# Start of SUPPLIED PASSAGE
= Günther Franke =

German art dealer

Günther Franke (29 October 1900, Berlin – 5 October 1976, Munich) was a German gallery owner, art dealer, and art collector. He founded the Günther Galerie (later known as Galerie Günther Franke) in Munich.

== Life ==
Günther Franke, son of the director of Agricultural and commercial bank, began his career after the end of the war in 1918 as a volunteer with the gallery owner Israel Ber Neumann on Kurfürstendamm.

In the Graphisches Kabinett Franke first worked on an exhibition by Lyonel Feininger, where he met Max Beckmann in 1921. When Neumann emigrated to New York in 1923, Franke was transferred to the Neumann branch founded in Munich two years before.

=== With I.B. Neumann in Berlin and Munich ===
In the Graphisches Kabinett Franke first worked on an exhibition by Lyonel Feininger, where he met Max Beckmann in 1921. When Neumann emigrated to New York in 1923, Franke was transferred to the Neumann branch founded in Munich two years before.

In the same year the painter Otto Dix portrayed Franke together with the art historian Paul Ferdinand Schmidt and the gallery owner Karl Nierendorf and met Erich Heckel, Ernst Wilhelm Nay, Emil Nolde and Karl Schmidt-Rottluff. In 1930, I. B. Neumann and Günther Franke in Munich showed works by Georges Rouault as well as watercolors, hand drawings and lithographs by Alfred Kubin. The gallery presented Josef Scharl in 1931, the painters Joseph Mader and Max Wendl in a group exhibition in 1932, and the sculptor Fritz Müller, from 1932 to 1938 pictures by Edgar Ende.
# End of SUPPLIED PASSAGE
# Start of DATA SEGMENT
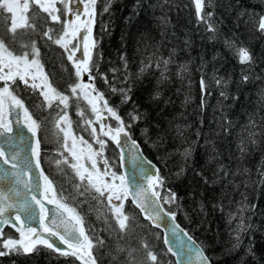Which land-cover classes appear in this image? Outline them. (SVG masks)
# End of DATA SEGMENT
**INSTRUCTIONS TO FOLLOW**
Revise the biography of Günther Franke by reproducing it from "In the same" up to and including "by Edgar Ende.", replacing "group exhibition" with "joint exhibition".

**THE RESULT**
In the same year the painter Otto Dix portrayed Franke together with the art historian Paul Ferdinand Schmidt and the gallery owner Karl Nierendorf and met Erich Heckel, Ernst Wilhelm Nay, Emil Nolde and Karl Schmidt-Rottluff. In 1930, I. B. Neumann and Günther Franke in Munich showed works by Georges Rouault as well as watercolors, hand drawings and lithographs by Alfred Kubin. The gallery presented Josef Scharl in 1931, the painters Joseph Mader and Max Wendl in a joint exhibition in 1932, and the sculptor Fritz Müller, from 1932 to 1938 pictures by Edgar Ende.